The BIS’s rules prohibit companies anywhere in the world from selling high-performance chips to China if they were made using American tools or components. The rules also make it difficult for China to produce its own high-end chips. They prohibit the manufacture of Chinese-designed chips worldwide if the designers used American software. And they prohibit the sales of American-made chip-making equipment or components to China.
The BIS justified its rules by saying that they were necessary to protect the US’s national security and foreign policy interests. No mention was made of any unfair Chinese trade practices.
In general, the GATT’s Article 11, which was adopted by the WTO, prohibits the imposition of non-tariff export restrictions. There are, however, exceptions. One of these is the “national security exception” which is the subject of Article 21.
In particular, Article 21 permits countries to take actions which they consider necessary for the protection of their essential security interests with respect to (i) fissionable materials, (ii) traffic in arms, ammunition and implements of war and (iii) actions taken in time of war or other emergencies in international relations.

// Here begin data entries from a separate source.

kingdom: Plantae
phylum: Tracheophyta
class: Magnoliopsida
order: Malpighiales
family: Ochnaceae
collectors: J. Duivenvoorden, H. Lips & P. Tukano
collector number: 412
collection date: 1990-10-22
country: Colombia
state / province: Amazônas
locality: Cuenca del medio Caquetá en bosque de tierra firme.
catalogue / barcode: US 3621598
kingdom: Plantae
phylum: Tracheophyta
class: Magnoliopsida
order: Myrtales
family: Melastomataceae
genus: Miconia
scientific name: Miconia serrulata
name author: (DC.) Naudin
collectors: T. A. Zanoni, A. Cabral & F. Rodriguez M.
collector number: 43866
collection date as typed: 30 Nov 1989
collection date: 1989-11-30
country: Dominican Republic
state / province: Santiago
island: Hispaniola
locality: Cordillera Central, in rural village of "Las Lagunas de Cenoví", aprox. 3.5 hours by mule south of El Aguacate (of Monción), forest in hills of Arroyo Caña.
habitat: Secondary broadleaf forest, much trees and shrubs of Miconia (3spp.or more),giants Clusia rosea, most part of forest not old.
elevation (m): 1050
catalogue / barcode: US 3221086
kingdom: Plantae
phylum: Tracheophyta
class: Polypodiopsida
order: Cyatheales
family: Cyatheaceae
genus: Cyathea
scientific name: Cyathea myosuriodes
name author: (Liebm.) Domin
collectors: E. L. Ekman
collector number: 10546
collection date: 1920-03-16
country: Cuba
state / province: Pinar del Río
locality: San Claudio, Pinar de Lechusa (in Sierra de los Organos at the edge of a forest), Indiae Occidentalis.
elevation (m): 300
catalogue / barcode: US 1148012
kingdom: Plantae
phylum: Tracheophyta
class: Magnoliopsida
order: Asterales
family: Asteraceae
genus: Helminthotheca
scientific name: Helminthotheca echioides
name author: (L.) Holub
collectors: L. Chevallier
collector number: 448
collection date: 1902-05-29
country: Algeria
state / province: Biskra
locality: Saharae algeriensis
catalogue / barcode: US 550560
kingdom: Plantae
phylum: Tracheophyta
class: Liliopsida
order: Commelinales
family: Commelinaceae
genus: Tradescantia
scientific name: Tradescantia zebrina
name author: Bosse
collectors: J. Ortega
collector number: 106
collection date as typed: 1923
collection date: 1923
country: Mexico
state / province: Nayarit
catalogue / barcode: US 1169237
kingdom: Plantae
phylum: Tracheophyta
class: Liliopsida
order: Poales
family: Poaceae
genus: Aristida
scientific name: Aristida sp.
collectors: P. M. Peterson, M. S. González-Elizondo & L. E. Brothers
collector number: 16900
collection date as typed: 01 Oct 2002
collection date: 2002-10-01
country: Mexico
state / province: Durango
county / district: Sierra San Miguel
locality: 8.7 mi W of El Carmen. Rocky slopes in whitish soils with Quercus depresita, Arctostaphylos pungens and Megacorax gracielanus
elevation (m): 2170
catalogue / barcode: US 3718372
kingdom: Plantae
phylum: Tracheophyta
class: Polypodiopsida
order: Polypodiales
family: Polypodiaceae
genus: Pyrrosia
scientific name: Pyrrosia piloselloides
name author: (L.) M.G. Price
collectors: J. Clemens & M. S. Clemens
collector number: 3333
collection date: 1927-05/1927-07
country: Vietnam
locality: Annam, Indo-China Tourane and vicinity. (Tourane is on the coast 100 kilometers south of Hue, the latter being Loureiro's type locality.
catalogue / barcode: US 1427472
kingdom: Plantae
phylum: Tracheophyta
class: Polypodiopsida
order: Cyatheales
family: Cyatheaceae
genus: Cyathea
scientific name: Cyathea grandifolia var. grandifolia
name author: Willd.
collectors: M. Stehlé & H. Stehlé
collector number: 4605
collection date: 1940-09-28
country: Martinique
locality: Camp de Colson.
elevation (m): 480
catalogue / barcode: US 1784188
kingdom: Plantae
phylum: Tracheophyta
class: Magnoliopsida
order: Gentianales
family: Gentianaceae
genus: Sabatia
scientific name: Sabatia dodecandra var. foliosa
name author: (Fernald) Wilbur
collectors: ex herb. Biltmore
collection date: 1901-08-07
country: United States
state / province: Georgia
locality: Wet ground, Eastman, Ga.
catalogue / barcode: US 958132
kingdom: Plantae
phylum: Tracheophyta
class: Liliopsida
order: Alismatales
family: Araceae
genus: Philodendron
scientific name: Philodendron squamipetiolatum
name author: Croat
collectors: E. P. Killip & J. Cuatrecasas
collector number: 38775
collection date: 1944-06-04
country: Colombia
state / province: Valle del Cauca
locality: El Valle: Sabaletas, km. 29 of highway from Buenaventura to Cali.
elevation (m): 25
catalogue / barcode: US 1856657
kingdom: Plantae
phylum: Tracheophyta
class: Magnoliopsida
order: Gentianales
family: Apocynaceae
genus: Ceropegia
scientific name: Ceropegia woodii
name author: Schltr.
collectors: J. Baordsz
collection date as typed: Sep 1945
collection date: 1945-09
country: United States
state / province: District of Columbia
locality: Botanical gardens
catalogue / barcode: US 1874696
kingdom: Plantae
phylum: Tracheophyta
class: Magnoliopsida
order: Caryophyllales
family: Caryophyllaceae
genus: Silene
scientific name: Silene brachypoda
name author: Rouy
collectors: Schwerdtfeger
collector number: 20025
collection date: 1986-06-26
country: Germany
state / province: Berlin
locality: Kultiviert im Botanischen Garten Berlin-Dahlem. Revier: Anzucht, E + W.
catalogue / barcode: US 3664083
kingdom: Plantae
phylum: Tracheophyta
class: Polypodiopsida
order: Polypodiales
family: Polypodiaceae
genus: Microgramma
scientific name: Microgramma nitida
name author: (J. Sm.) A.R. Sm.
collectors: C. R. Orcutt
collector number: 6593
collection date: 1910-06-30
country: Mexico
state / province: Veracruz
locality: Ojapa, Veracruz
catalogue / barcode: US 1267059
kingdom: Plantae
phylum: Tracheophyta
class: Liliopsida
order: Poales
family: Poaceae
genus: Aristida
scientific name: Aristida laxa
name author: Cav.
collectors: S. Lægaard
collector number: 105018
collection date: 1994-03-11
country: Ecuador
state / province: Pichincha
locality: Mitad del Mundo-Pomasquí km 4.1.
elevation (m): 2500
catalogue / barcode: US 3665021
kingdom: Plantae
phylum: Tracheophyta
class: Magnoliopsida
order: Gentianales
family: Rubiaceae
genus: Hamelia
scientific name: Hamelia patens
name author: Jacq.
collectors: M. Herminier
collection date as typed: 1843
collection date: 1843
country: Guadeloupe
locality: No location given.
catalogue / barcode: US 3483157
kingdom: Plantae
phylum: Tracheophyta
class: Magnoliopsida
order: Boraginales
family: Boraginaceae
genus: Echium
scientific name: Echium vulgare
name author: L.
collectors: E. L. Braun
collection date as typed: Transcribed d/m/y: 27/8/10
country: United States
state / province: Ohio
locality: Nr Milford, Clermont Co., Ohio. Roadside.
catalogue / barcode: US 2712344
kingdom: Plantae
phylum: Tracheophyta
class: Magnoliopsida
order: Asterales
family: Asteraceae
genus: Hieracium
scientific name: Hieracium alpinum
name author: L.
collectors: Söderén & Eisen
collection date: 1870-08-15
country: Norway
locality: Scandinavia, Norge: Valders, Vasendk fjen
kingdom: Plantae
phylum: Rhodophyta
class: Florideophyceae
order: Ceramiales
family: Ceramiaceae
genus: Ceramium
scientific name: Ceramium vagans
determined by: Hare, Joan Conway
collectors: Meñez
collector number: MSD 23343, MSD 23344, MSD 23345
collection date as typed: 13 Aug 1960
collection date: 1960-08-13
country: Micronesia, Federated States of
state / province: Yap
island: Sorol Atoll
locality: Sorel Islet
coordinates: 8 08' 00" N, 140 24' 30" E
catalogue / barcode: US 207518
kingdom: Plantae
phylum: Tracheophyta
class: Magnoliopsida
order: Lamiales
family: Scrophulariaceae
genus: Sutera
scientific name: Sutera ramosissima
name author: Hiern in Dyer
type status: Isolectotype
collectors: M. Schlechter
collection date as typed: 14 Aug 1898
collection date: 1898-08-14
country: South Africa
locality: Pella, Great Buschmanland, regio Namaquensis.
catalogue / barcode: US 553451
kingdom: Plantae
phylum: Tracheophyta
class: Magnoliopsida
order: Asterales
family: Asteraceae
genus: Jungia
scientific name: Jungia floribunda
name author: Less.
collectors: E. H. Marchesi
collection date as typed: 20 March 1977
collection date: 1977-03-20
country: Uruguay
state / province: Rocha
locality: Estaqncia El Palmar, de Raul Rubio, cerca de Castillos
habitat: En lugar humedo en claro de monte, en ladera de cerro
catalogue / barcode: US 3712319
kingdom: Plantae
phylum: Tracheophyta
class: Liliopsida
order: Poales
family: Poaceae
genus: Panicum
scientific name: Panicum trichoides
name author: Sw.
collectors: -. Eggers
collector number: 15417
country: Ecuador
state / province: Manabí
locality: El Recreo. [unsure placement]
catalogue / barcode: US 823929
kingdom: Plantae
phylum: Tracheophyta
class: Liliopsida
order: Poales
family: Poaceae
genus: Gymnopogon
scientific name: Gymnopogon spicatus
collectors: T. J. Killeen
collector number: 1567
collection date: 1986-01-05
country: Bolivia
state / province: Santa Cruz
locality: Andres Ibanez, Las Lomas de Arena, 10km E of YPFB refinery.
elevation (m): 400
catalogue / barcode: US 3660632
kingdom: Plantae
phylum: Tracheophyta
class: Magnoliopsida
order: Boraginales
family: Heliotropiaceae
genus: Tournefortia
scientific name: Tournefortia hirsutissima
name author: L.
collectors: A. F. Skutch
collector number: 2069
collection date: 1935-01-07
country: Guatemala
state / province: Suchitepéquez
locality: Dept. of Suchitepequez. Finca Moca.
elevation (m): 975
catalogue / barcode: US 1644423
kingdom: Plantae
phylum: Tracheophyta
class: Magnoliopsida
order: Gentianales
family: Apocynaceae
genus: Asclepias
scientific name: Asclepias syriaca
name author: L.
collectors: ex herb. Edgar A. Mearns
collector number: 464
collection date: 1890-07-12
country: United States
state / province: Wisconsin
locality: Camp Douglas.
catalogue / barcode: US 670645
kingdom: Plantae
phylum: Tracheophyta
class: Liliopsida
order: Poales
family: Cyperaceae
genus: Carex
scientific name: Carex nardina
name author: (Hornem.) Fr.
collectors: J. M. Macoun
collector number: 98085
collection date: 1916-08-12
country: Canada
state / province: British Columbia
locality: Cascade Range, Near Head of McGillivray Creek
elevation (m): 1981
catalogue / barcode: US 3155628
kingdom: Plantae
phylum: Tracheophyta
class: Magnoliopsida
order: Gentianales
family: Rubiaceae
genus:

Chips are not fissionable material. While the BIS claims that high-performance chips can be used in advanced military systems, including weapons of mass destruction, they are a general-purpose technology rather than arms or ammunition. Indeed, according to the Boston Consulting Group, the US Department of Defense accounts for just 1 percent of the US chip industry’s revenue.
Thus, for the US to justify its actions under WTO rules, it would have to argue that it was already at war with China. While this would be a bizarre line of reasoning, consider that the US’s lawyers justified the 2018-19 tariffs by arguing that Chinese trading practices violated American public morals. Unsurprisingly, the WTO panel did not accept this line of reasoning.
Of course, China is unlikely to receive any meaningful satisfaction from a future WTO panel ruling that the US’s chip export ban is inconsistent with its obligations. That’s because the US can, once again, appeal an unfavourable ruling into oblivion.
US disdain for the WTO has undermined three-quarters of a century of rules-based trade policy. In addition, the chip export ban threatens to reduce the speed of global innovation and the improvement of living standards. The BIS’s rules are designed to prevent China from reaching the technological frontier for chips, supercomputers and artificial intelligence. However, with the Chinese market closed, international firms will have less revenue to support research and development. Their ability to develop better technologies will suffer as a result of this lose-lose policy.
Industry experts argue that China may be able to manage the BIS’s actions in the near term. Last year’s chip shortage has turned into a surplus as the demand for personal computers has fallen.
Moreover, major international firms have received waivers that will allow them to continue operating their factories in China for the next year. Over the medium term, however, China and the global chip industry will need to find creative solutions to these trade restrictions.